Remember Mike's original alert from Mon Feb 12th, 2007 on the original Miller bill? Among other things, he warned that persons arrested for minor misdemeanors and taken to jail could be subjected to strip searches. Horrors!

Do you recall some accused Mike of excess, exaggerating fears, being hyperbolic?

Well, guess what, it seems the 9th Circuit court of appeals agrees with Mike; thus his fears are not at all exaggerated. From FourthAmendment.com:

CA9: SF jail strip search policy constitutional because of jail showing of seizure of contraband and weapons in jail

The San Francisco jail’s policy of strip searching incoming inmates to control weapons and contraband coming into the jail is constitutional under Bell v. Wolfish. Bull v. City & County of San Francisco, 2010 U.S. App. LEXIS 2684 (9th Cir. February 9, 2010) (en banc) (6-5), panel opinion Bull v. City & County of San Francisco, 539 F.3d 1193 (9th Cir. 2008):
In sum, because the circumstances before us are not meaningfully distinguishable from those presented in Bell, the balance between the need for the San Francisco strip search policy and “the invasion of personal rights that the search entails” must be resolved in favor of the jail system’s institutional concerns. Id. at 559. While strip searches are invasive and embarrassing, and while this type of security measure “instinctively gives us the most pause,” id. at 558, we must conclude that under Bell, San Francisco’s strip search policy was reasonable and therefore did not violate the class members’ Fourth Amendment rights.

The dissent is important:
The majority sweeps away twenty-five years of jurisprudence, giving jailors the unfettered right to conduct mandatory, routine, suspicionless body cavity searches on any citizen who may be arrested for minor offenses, such as violating a leash law or a traffic code, and who pose no credible risk for smuggling contraband into the jail. Under its reconfigured regime, the majority discards Bell’s requirement to balance the need for a search against individual privacy and instead blesses a uniform policy of performing body cavity searches on everyone arrested and designated for the general jail population, regardless of the triviality of the charge or the likelihood that the arrestee is hiding contraband. The rationale for this abrupt precedential departure is founded on quicksand. Indeed, the government’s entire argument is based on the logical fallacy cum hoc ergo propter hoc— happenstance implies causation. The government argues that contraband has been found in the San Francisco jails. Thus, the government reasons, individuals who are arrested must be smuggling contraband into the jail. Therefore, the government concludes it must body cavity search everyone who is arrested, even those who pose no risk of concealing contraband, much less of trying to smuggle contraband into the jail.

This reasoning finds no support from the record in this case. Although there is evidence of some arrestees attempting to conceal contraband during their arrest, there is not a single documented example of anyone doing so with the intent of smuggling contraband into the jail. More importantly, for our purposes, there is not a single example of anyone from the class defined by the district court who was found to possess contraband upon being strip searched. Not one.

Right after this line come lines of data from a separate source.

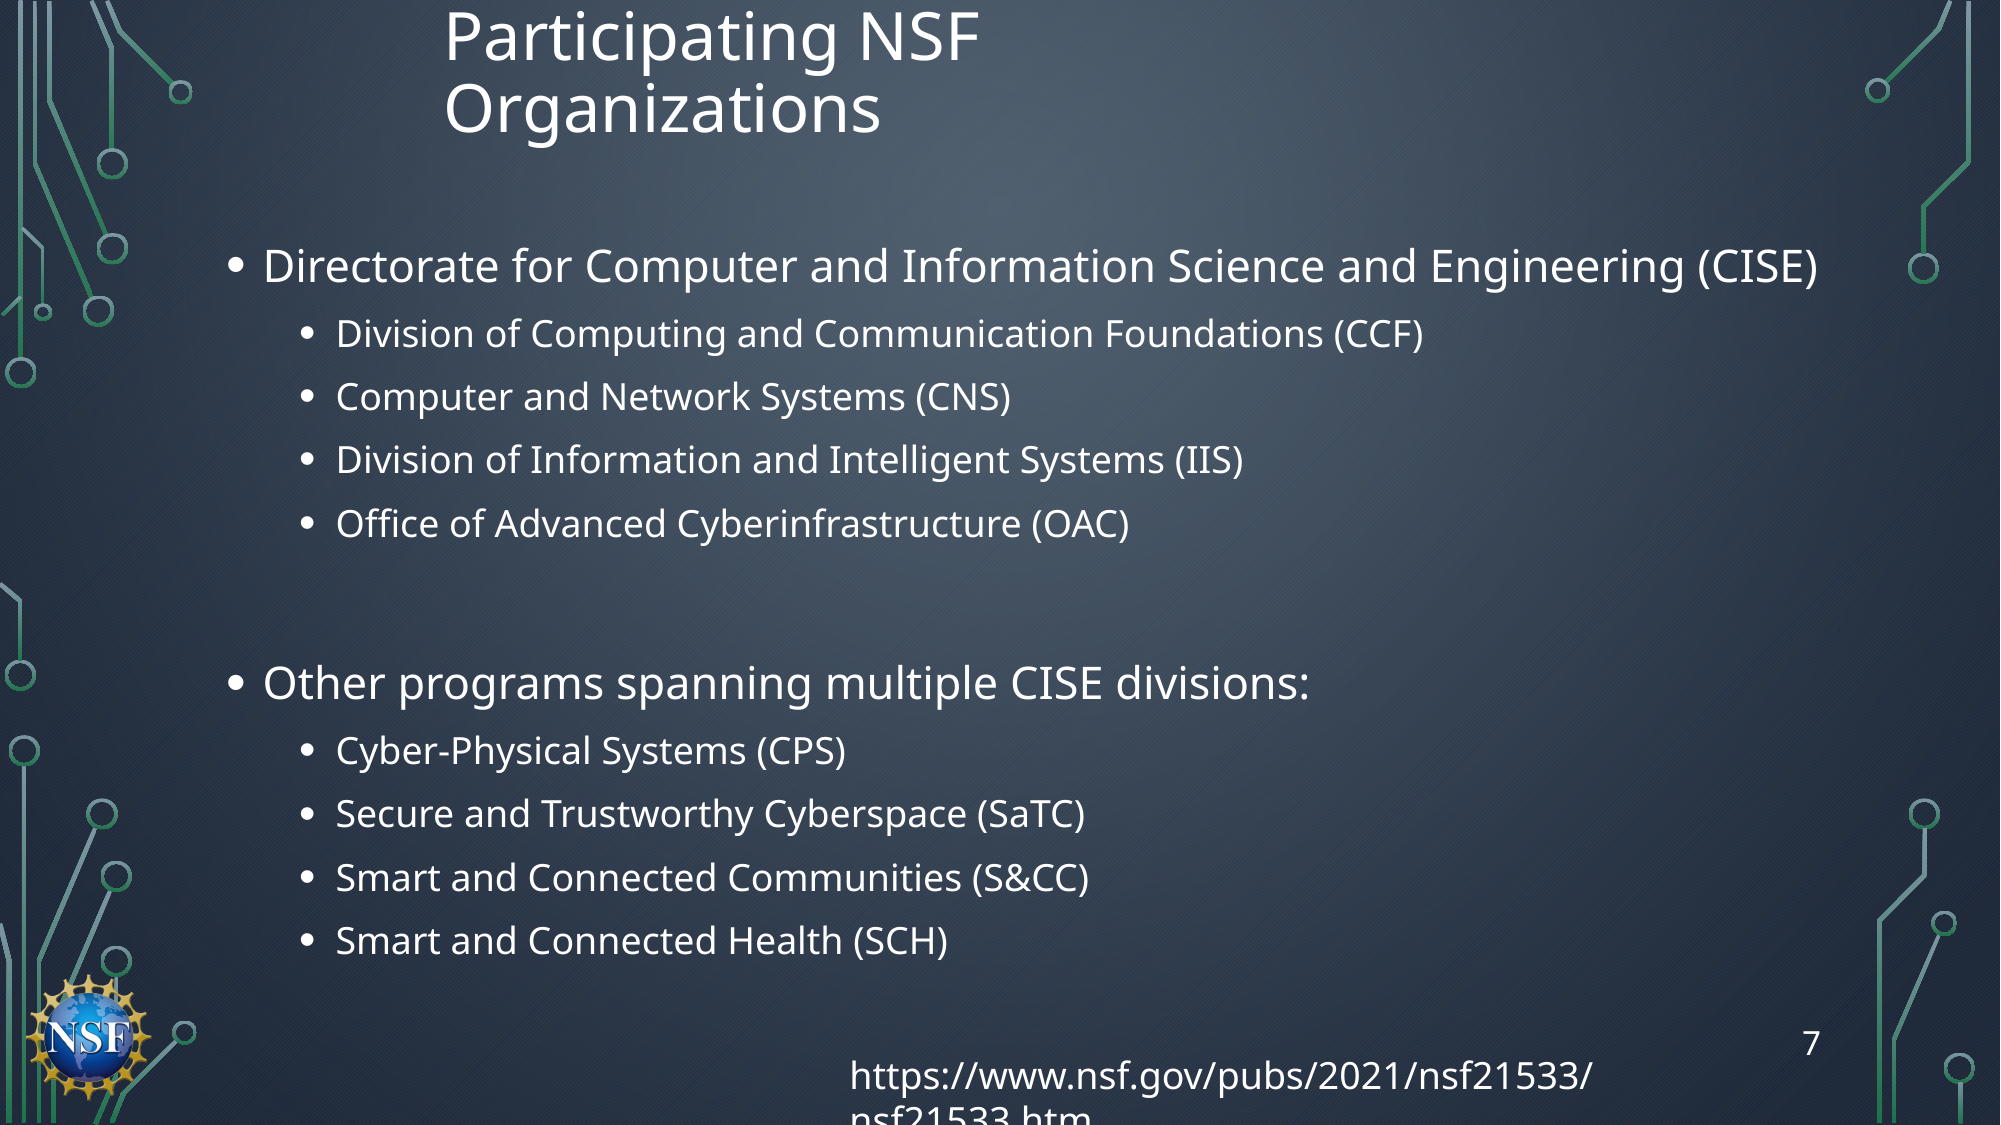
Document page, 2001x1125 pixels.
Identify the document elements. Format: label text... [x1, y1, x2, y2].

slide_number 7 [1709, 1014, 1837, 1044]
list Directorate for Computer and Information Science and Engineering (CISE) Division of Computing and Communication Foundations (CCF) Computer and Network Systems (CNS) Division of Information and Intelligent Systems (IIS) Office of Advanced Cyberinfrastructure (OAC) Other programs spanning multiple CISE divisions: Cyber-Physical Systems (CPS) Secure and Trustworthy Cyberspace (SaTC) Smart and Connected Communities (S&CC) Smart and Connected Health (SCH) [211, 219, 1837, 984]
title Participating NSF Organizations [428, 41, 1349, 189]
text_box https://www.nsf.gov/pubs/2021/nsf21533/nsf21533.htm [834, 1044, 1837, 1125]
picture [24, 972, 153, 1102]
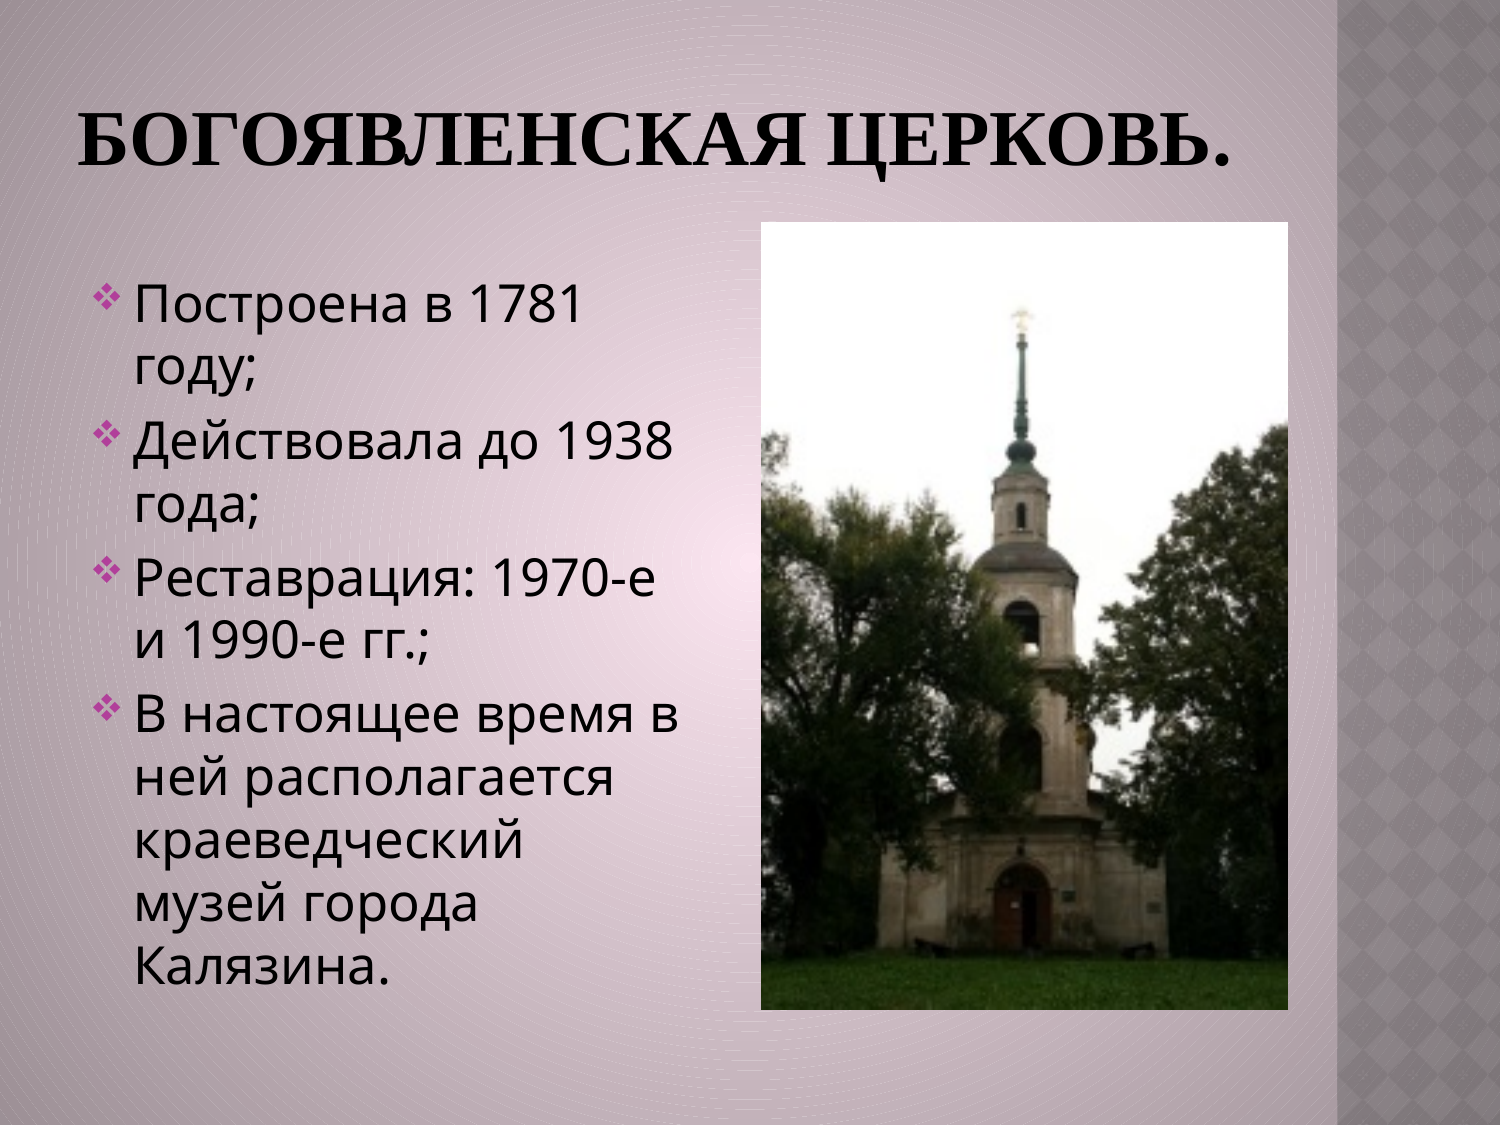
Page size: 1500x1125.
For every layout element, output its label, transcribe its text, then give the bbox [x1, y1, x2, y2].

title Богоявленская церковь. [70, 70, 1259, 182]
list Построена в 1781 году; Действовала до 1938 года; Реставрация: 1970-е и 1990-е гг.; В настоящее время в ней располагается краеведческий музей города Калязина. [75, 262, 703, 1005]
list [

Indeed, and ironically, the record shows that most of the individual plaintiffs who were body cavity searched were never actually placed in the general jail population at all. Because they were never housed with other detainees, these individuals posed absolutely no risk of “smuggling” contraband into the general jail population. They were body cavity searched anyway, simply because they were classified for potential placement in the general jail population.

If HB681 becomes law, perhaps Virginians could be similarly subjected to strip searches after being arrested and taken to jail for a minor misdemeanor offense.